18 de marzo de 2009

Sobre un equívoco

Por: Eduardo Escobar
| Foto: Eduardo Escobar

Cuando el poeta Amílcar Osorio fumó marihuana la primera vez dijo con una sonrisa regada por toda la cara: me siento como si me hubiera comido un circo. Y agregó. Con payasos y todo.

Éramos felices. Acabábamos de inventar el nadaísmo. No habíamos cumplido veinte años. Amílcar escribió después su Plegaria nuclear de un cocacolo, donde dice: Señor, solo te pido que me mantengas mis bluyines desteñidos, mis mocasines rotos. Tú sabes que he bailado rock and roll, que una vez he fumado marihuana. Entonces la maracachafa era una costumbre de mala fama de guaracheros de los bajos fondos, pintorescos atracadores de esquina, y zapateros remendones con lecturas esotéricas.

Mi generación estaba destinada a la exploración del subconsciente, que comenzábamos a intuir en nuestras lecturas de Freud y los surrealistas. Redimimos la marihuana de las guaridas de los rateros pobres y la pusimos de moda en las fiestas de una burguesía aburrida, pero intensa, como el perfume de los nardos.

- **CONJUNTO DE ÍTEMS**
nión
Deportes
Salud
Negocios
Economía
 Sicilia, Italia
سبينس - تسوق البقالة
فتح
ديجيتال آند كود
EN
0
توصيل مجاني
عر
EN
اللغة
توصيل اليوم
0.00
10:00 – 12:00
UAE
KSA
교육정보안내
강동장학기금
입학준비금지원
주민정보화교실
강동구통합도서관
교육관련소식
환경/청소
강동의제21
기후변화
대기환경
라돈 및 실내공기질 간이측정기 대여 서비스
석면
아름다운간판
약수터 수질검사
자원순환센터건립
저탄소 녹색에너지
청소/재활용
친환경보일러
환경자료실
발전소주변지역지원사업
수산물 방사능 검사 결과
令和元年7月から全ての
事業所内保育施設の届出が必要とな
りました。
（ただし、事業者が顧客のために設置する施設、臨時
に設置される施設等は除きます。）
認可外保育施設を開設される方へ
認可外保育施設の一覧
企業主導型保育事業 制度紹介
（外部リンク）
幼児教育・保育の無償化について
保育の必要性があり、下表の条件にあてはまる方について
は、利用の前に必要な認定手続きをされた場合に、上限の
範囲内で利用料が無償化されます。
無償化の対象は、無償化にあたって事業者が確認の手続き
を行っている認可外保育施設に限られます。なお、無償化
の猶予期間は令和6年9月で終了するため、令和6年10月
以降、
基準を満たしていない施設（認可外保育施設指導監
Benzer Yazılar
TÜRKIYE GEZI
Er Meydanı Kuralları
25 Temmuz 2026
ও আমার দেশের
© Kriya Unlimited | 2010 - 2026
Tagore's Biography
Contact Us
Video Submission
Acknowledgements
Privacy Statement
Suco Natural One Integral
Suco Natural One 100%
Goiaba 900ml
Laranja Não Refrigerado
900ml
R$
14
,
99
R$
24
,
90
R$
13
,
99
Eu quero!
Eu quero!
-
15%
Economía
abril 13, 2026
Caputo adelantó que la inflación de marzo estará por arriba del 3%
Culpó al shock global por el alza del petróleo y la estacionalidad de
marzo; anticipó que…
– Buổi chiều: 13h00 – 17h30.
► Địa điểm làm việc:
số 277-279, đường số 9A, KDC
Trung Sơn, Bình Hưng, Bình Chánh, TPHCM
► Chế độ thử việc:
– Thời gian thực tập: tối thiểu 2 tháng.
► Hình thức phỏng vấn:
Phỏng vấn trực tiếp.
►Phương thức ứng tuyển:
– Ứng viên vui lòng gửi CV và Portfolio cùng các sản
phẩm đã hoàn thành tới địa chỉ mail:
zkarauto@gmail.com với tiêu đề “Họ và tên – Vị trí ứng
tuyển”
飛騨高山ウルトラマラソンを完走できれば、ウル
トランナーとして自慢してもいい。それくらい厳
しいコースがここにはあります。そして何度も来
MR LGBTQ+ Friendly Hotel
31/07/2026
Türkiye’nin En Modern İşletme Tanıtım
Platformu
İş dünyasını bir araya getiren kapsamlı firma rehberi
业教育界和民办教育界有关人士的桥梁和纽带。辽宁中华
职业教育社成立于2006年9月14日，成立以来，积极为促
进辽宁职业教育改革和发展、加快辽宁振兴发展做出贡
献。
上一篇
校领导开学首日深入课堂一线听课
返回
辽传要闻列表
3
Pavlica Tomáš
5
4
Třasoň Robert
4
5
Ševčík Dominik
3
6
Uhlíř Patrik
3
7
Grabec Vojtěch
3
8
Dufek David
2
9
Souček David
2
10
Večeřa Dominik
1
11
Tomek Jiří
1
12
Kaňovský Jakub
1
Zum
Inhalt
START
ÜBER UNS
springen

- **ACTIVIDADES**
[1] Indica si cada afirmación concuerda con el texto sobre el nadaísmo y cita las palabras exactas que lo deciden: (a) Amílcar Osorio comparó su primera experiencia con la marihuana con haberse comido un circo. (b) Cuando inventaron el nadaísmo, ya habían cumplido veinte años. (c) La exploración del subconsciente se intuía a partir de lecturas de Freud y los surrealistas.
[2] Convierte en una lista el párrafo del texto sobre el nadaísmo que empieza con "Éramos felices" y conserva sus datos principales.
[3] Prolonga el texto sobre el nadaísmo a partir de su última oración.

- **RESPUESTAS POR ACTIVIDAD**
[1]
(a) Sí: "me siento como si me hubiera comido un circo".
(b) No: "No habíamos cumplido veinte años."
(c) Sí: "que comenzábamos a intuir en nuestras lecturas de Freud y los surrealistas".

[2]
- Eran felices y acababan de inventar el nadaísmo.
- No habían cumplido veinte años.
- Más tarde, Amílcar escribió su Plegaria nuclear de un cocacolo. En ella pide al Señor que le mantenga sus bluyines desteñidos y sus mocasines rotos, y dice que ha bailado rock and roll y que una vez ha fumado marihuana.
- En aquella época, la maracachafa era una costumbre de mala fama. La practicaban guaracheros de los bajos fondos, atracadores de esquina y zapateros remendones con lecturas esotéricas.

[3]
Después de la marihuana apareció la cocaína sintética de laboratorios Merck que traía Alberto Bravo de Panamá entre calzones de encajes para la putería de Medellín. Luego, el abecedario de los venenos refinados en los santos laboratorios de la modernidad. El LSD que daba el cielo con su escama, el STP que regalaba infiernos de secretos, el DMT iluminaba un instante la mente como en el nacimiento de las supernovas y te introducía a continuación en un agujero negro. Negro, pero transitorio.

Mi generación estableció una mística alrededor de esas sustancias sagradas, y peligrosas. Y el peyote, la ayahuasca y el yagé. Una mística con su propia liturgia de guitarras eléctricas. Creímos inaugurar el reino de la Tierra contra el quimérico reino de los cielos. El ansia de inocencia no es nueva ni tiene fecha de caducidad. Y eso buscábamos. Inocencia y verdad.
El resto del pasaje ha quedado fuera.